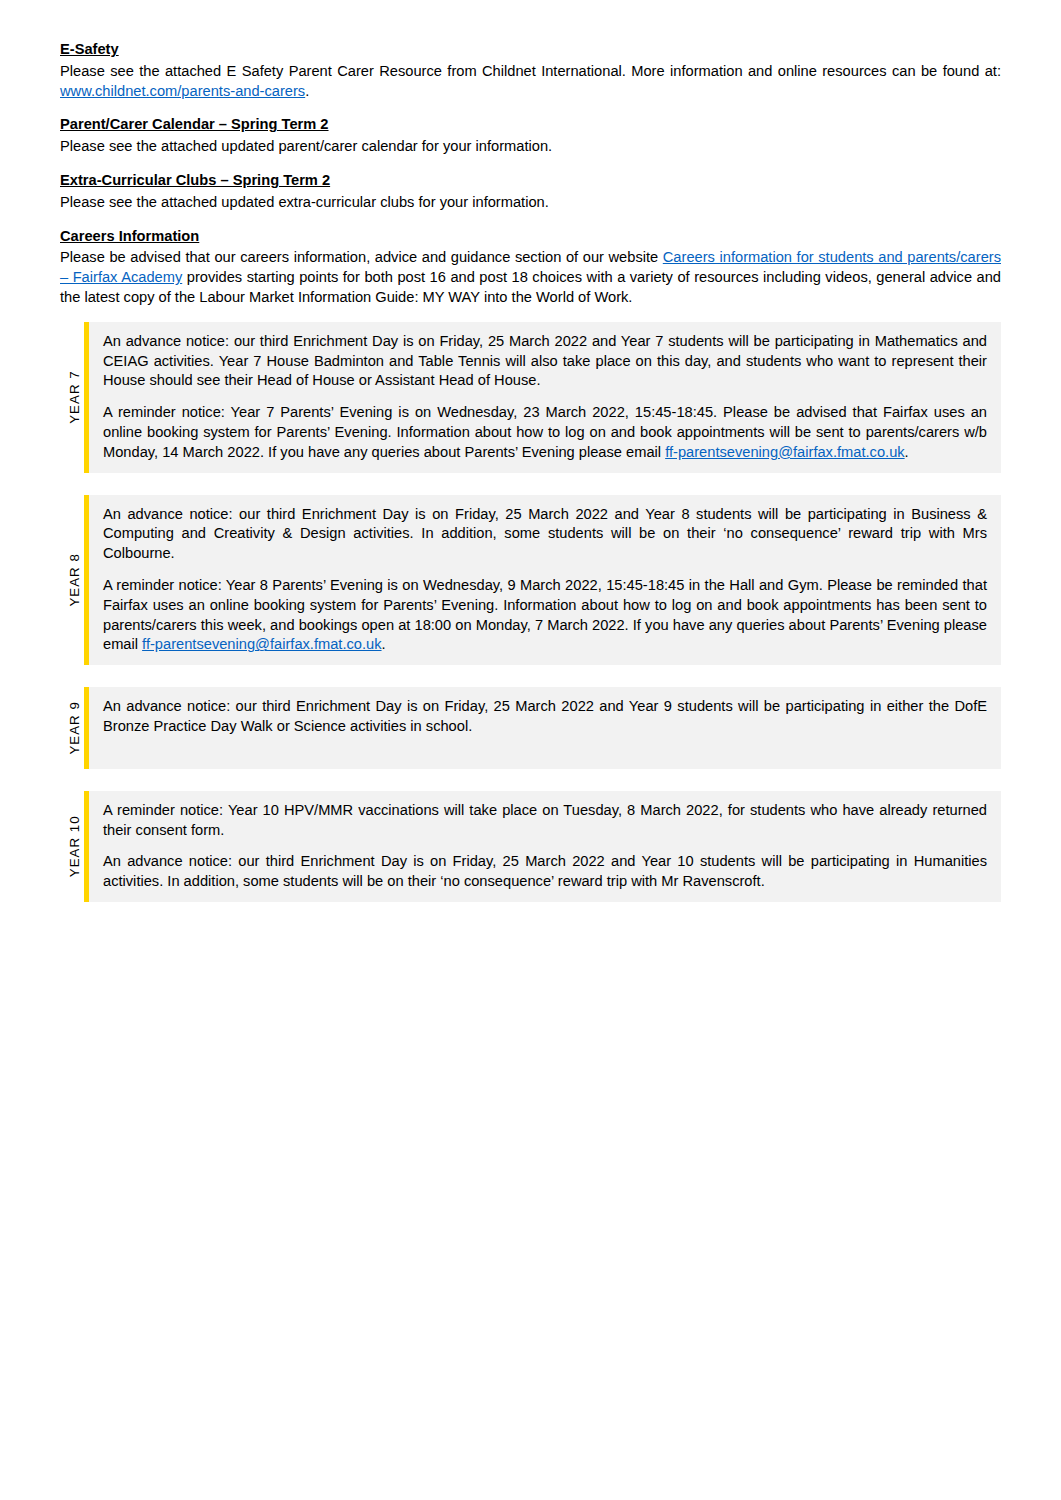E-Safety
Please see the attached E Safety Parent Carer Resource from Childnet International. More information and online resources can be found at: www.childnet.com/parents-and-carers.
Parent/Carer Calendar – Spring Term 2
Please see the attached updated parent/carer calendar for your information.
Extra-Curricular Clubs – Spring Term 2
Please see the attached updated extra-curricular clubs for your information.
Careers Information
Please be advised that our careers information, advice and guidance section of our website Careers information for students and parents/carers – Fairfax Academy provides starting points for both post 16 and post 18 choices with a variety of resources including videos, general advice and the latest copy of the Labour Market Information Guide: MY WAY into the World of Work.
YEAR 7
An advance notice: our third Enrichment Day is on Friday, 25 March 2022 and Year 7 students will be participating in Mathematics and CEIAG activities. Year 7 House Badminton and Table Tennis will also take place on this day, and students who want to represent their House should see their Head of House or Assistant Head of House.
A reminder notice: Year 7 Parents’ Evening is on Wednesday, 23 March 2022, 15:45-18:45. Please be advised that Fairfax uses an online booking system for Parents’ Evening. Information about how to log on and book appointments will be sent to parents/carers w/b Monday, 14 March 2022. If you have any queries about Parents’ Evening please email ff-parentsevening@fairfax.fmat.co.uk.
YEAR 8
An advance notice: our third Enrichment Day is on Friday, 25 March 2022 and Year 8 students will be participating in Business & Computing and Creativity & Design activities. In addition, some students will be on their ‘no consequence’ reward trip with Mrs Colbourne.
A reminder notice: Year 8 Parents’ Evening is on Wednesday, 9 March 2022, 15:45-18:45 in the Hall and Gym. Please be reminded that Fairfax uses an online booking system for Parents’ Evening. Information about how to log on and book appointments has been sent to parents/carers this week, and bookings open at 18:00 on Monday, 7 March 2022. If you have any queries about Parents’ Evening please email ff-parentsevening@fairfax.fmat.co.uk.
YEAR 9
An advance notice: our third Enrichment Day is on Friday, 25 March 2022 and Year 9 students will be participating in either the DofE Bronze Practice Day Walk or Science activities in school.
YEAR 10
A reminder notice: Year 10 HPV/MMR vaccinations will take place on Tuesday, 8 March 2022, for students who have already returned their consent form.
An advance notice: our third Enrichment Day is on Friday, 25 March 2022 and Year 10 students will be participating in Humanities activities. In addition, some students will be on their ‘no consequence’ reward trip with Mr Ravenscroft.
********************
ABOUT THIS EXERCISE
Your task for the entries above: copy exactly the span starting with the line with "Please see the attached E" and going on through the line with "with Mrs Colbourne.", both lines included, and nothing else.

COMPLETED EXERCISE
Please see the attached E Safety Parent Carer Resource from Childnet International. More information and online resources can be found at: www.childnet.com/parents-and-carers.
Parent/Carer Calendar – Spring Term 2
Please see the attached updated parent/carer calendar for your information.
Extra-Curricular Clubs – Spring Term 2
Please see the attached updated extra-curricular clubs for your information.
Careers Information
Please be advised that our careers information, advice and guidance section of our website Careers information for students and parents/carers – Fairfax Academy provides starting points for both post 16 and post 18 choices with a variety of resources including videos, general advice and the latest copy of the Labour Market Information Guide: MY WAY into the World of Work.
YEAR 7
An advance notice: our third Enrichment Day is on Friday, 25 March 2022 and Year 7 students will be participating in Mathematics and CEIAG activities. Year 7 House Badminton and Table Tennis will also take place on this day, and students who want to represent their House should see their Head of House or Assistant Head of House.
A reminder notice: Year 7 Parents’ Evening is on Wednesday, 23 March 2022, 15:45-18:45. Please be advised that Fairfax uses an online booking system for Parents’ Evening. Information about how to log on and book appointments will be sent to parents/carers w/b Monday, 14 March 2022. If you have any queries about Parents’ Evening please email ff-parentsevening@fairfax.fmat.co.uk.
YEAR 8
An advance notice: our third Enrichment Day is on Friday, 25 March 2022 and Year 8 students will be participating in Business & Computing and Creativity & Design activities. In addition, some students will be on their ‘no consequence’ reward trip with Mrs Colbourne.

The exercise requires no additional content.